You can probably guess where the rest of the piece is going. Things were better and people were smarter before the internet. We’re all fools for being sucked into this phenomenon, and despite the social goods Freeman grants it, it’s ruining our lives:
The ultimate form of progress, however, is learning to decide what is working and what is not; and working at this pace, emailing at this frantic rate, is pleasing very few of us … Of course email is good for many things; that has never been in dispute. But we need to learn to use it far more sparingly, with far less dependency, if we are to gain control of our lives … It has made it more difficult to read slowly and enjoy it, hastening the already declining rates of literacy. It has made it harder to listen and mean it, to be idle and not fidget.

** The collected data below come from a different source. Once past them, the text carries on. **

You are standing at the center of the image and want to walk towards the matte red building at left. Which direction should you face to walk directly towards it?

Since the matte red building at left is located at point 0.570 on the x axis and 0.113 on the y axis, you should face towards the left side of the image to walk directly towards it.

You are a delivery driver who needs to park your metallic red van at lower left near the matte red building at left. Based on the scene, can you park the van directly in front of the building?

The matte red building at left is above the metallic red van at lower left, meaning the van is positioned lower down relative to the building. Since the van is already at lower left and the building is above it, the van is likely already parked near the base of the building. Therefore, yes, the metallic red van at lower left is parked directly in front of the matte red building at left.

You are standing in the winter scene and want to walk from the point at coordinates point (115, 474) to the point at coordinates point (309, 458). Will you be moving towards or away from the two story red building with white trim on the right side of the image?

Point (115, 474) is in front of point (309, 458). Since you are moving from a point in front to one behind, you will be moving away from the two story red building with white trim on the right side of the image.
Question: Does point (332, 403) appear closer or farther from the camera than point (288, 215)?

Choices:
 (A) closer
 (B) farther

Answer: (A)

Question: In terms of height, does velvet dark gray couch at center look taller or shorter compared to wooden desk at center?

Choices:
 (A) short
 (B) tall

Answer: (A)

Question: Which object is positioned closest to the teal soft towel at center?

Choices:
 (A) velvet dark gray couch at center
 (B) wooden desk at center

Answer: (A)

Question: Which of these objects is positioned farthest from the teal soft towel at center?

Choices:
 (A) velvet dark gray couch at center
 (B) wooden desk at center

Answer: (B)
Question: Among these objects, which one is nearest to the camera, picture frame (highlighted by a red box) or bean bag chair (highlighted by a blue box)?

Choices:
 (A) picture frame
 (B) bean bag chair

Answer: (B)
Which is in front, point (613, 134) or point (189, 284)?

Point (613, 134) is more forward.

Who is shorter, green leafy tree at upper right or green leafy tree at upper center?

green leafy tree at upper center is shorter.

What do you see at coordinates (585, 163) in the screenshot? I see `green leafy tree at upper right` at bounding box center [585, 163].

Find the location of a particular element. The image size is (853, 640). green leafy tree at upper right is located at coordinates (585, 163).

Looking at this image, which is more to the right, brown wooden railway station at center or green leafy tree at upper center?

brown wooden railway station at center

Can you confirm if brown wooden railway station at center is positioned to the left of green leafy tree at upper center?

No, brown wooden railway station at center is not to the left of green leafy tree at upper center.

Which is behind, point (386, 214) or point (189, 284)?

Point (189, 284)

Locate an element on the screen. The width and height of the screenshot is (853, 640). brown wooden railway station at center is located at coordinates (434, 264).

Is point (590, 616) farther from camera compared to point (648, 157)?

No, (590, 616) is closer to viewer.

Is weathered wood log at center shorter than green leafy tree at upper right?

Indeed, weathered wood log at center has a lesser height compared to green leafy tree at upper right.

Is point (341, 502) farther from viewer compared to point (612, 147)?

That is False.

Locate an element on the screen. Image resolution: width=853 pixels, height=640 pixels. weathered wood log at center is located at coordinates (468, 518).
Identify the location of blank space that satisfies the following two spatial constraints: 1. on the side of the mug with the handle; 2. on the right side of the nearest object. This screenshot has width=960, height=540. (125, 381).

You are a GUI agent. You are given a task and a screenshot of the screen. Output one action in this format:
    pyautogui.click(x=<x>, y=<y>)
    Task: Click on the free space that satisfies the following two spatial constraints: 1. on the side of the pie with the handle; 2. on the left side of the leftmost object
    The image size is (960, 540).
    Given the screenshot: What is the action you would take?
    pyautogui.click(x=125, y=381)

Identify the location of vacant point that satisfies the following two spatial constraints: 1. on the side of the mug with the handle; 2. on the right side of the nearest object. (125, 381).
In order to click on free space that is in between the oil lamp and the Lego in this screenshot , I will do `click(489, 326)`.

One of his primary arguments is that the speed of communication allowed by the internet makes us sloppy:
We need time in order to properly consider the effect of what we say upon others. We need time in order to grasp the political and professional ramifica tions of our typed correspondence. We need time to shape and design and filter our words so that we say exactly what we mean. Communicating at great haste hones our utterances down to instincts and impulses that until now have been held back or channeled more carefully.
Freeman seems to be making a habit of project his fears onto others and extrapolating that into a massive societal problem. I don’t know about him, but I put a great deal of care into everything I write, online or off. I’ve spent just as much time on this post as I would have on a piece of similar length for print. Granted, it may be quicker for me since I’m not dipping a quill into an inkwell, but I’ll stand behind anything I post on the web. I also admit to any mistakes I may make in the process, much as he must admit to speaking out of anger in a face-to-face meeting, or had to scratch out something on a handwritten letter.
I’m no less careful online than I would be in person or in print because I understand the permanent, viral nature of the internet. I know that mistakes and embarrassments can spread far and wide on the internet, irrevocably, so I’ve learned to avoid making them. Perhaps Freeman doesn’t realize that a whole generation that knows nothing but the internet understands this as well.
His coup de grace is that the new-fangled relationships we form and nurture online are not as worthy as the old ones forged over pints at a pub:
If we spend our eve ning online trading short messages over Facebook with friends thousands of miles away rather than going to our local pub or park with a friend, we are effectively withdrawing from the people we could turn to for solace, humor and friendship, not to mention the places we could go to do this. We trade the complicated reality of friendship for its vacuum-packed idea.
This would imply that the friends I’ve made online and later met in person are somehow less important and less real, which would probably surprise them when I tell them that the next time we meet at a pub. Freeman seems to have a habit of assuming that life on the internet is mutually exclusive of life in the physical world, that if we enjoy communicating with people online, we must not do it in person.
This article is an adaptation of a forthcoming book, so perhaps I’ve missed some of the nuance of his full argument in this distilled form. But considering that the book is called The Tyranny of E-mail: The Four-Thousand-Year Journey to Your Inbox, I suspect it’s mostly more of the same sclerotic nostalgia from someone who either can’t, or won’t, understand how the internet has changed the way we communicate. Some people have adapted. Some clearly haven’t.